## The task
Extend the blog post below about Kant and copyright law, starting right after its final sentence.

## Text excerpt
━━━

26 November 2013

Kant and coalescence

One of my students - it's that time of the year - today noted the gibe by US Supreme Roberts in 2011 that
Pick up a copy of any law review that you see, and the first article is likely to be, you know, the influence of Immanuel Kant on evidentiary approaches in 18th Century Bulgaria, or something, which I’m sure was of great interest to the academic that wrote it, but isn’t of much help to the bar.
I was reminded of that somewhat misplaced criticism - the Supremes have of course benefitted on occasion from serious scholarship - in reading 'Copyright and Truth' by Maurizio Borghi in (2010) 12(1) Theoretical Inquiries in Law 1, which boldly
calls into question the primary meaning of copyright law. It argues that copyright is not primarily a legal instrument, but rather a fundamental mode of human existence. The starting point of the analysis is Kant’s definition of a book as a “public address” and of author’s rights as ultimately being grounded in the furtherance and maintenance of truth. Building on Kant’s argument, the Article defines the copyright primary subject matter as the act of speaking publicly in one’s own name, and the copyright sphere as the author-public coalescence that such act of speaking generates. This enables reaching a proper understanding of the scope of copyright and to characterizing its specificity as compared to its “fellow rights,” patents and trademarks.

━━━

## Data extract
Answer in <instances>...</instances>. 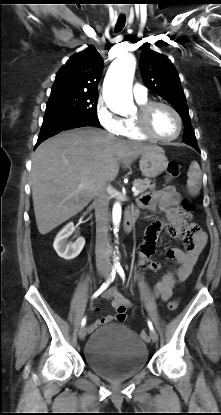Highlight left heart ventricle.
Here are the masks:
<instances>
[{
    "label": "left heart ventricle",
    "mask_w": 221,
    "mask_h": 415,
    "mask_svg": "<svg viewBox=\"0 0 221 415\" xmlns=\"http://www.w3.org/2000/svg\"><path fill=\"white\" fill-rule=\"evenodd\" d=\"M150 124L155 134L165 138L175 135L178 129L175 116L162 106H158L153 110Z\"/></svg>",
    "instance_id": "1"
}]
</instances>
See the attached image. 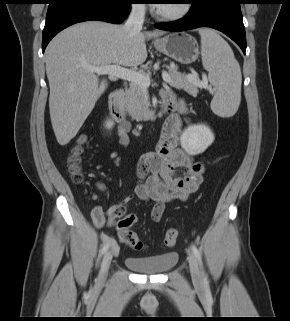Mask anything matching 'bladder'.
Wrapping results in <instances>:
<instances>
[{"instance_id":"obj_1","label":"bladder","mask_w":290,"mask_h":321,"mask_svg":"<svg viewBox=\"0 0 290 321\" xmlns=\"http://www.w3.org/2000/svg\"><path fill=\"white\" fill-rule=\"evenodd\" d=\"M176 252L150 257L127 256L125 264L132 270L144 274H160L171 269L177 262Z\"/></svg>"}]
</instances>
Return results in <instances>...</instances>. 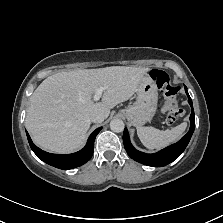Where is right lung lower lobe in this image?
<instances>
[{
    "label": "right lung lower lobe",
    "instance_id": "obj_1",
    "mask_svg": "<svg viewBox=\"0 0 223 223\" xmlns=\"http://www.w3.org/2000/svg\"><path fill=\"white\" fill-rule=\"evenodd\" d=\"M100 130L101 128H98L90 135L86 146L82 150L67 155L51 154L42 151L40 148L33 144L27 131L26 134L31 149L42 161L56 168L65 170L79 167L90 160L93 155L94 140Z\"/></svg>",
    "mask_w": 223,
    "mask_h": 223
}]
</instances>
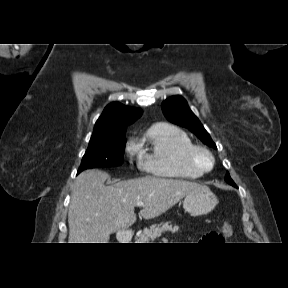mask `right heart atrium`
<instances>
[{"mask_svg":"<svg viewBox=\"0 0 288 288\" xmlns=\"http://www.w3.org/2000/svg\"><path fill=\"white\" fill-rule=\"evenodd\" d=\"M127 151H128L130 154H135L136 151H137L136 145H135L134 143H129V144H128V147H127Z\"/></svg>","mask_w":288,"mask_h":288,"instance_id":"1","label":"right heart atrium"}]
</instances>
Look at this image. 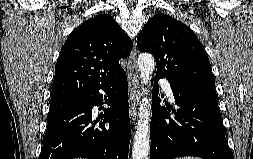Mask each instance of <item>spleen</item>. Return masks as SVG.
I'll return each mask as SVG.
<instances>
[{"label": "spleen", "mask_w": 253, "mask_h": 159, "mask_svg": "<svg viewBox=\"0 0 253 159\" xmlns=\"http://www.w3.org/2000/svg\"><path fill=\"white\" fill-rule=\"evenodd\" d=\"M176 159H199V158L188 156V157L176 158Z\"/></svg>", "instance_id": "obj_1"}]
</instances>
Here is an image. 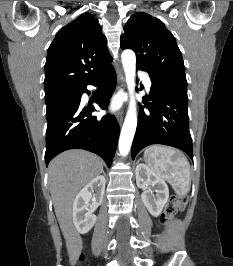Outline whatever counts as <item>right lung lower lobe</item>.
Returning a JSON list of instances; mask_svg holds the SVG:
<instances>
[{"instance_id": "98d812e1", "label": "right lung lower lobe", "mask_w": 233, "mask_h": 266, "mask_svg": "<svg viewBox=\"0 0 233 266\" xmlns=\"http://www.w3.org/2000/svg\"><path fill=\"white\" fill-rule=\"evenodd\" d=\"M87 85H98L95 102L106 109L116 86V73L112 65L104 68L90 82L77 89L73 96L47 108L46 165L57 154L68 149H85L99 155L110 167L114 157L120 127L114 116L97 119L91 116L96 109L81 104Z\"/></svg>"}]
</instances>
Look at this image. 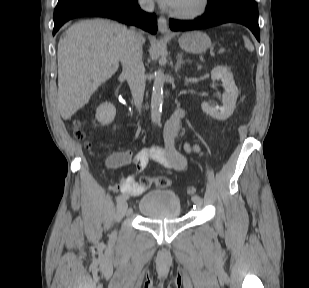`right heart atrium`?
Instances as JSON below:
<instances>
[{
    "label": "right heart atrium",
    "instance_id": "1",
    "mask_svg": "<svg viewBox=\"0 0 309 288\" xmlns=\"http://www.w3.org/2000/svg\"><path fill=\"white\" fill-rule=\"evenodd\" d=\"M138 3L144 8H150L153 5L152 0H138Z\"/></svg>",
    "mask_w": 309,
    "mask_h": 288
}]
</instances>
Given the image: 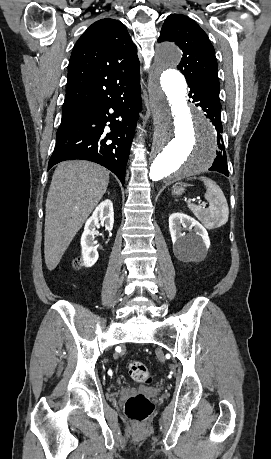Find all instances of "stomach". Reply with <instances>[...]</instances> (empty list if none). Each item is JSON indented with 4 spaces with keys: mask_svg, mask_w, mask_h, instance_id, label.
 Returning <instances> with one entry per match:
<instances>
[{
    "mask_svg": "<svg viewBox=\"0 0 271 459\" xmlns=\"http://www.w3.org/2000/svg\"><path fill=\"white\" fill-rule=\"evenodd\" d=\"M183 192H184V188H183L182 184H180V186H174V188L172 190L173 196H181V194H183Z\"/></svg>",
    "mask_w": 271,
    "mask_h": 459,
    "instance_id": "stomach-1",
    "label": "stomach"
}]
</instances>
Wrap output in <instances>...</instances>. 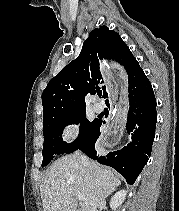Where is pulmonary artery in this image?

━━━

## Result for this exercise
Borghi comments that
some scholars have looked at copyright from perspectives that, albeit not always explicitly, call into question elements which cannot be simplistically reduced to interests in conflict. In various ways, these perspectives raise the awareness that copyright primarily, and not just secondarily, refers to a dimension that goes beyond any particular or even "general" interest. Copyright involves (as some have pointed out) matters such as democracy, a communicative sphere, or an ongoing dialogue between human beings. What all these different approaches have in common is that they overcome the binary language of the dominating paradigm and draw attention to a third and higher instance which is at stake in copyright. 
In this Article I argue that this third and higher instance, which is implicitly evoked by concepts like democracy, communication and dialogue, is better captured by upfront reference to truth. Kant’s notion of an author’s work as the act of speaking to the public, and the fundamental legal principles that arise from this elemental notion, represent the basis of my attempt to understand copyright as being grounded in the most fundamental need that human beings share when living in community with others, namely, the need for truth. In Part II  I consider Kant’s argument on the wrongfulness of reprinting, with the aim of arriving at a suitable definition of copyright subject matter. In Part II I analyze the intimate link between the subject matter of copyright and truth, and clarify what truth is in this context. The reflection developed by Hannah Arendt in the essay Truth and Politics will be of guidance in my analysis. In Part III I attempt to outline the specificity of copyright by comparing its own way of relating to truth with that of other so-called intellectual property rights, namely patents and trademarks. I conclude with some provisional remarks on the legitimate scope of copyright.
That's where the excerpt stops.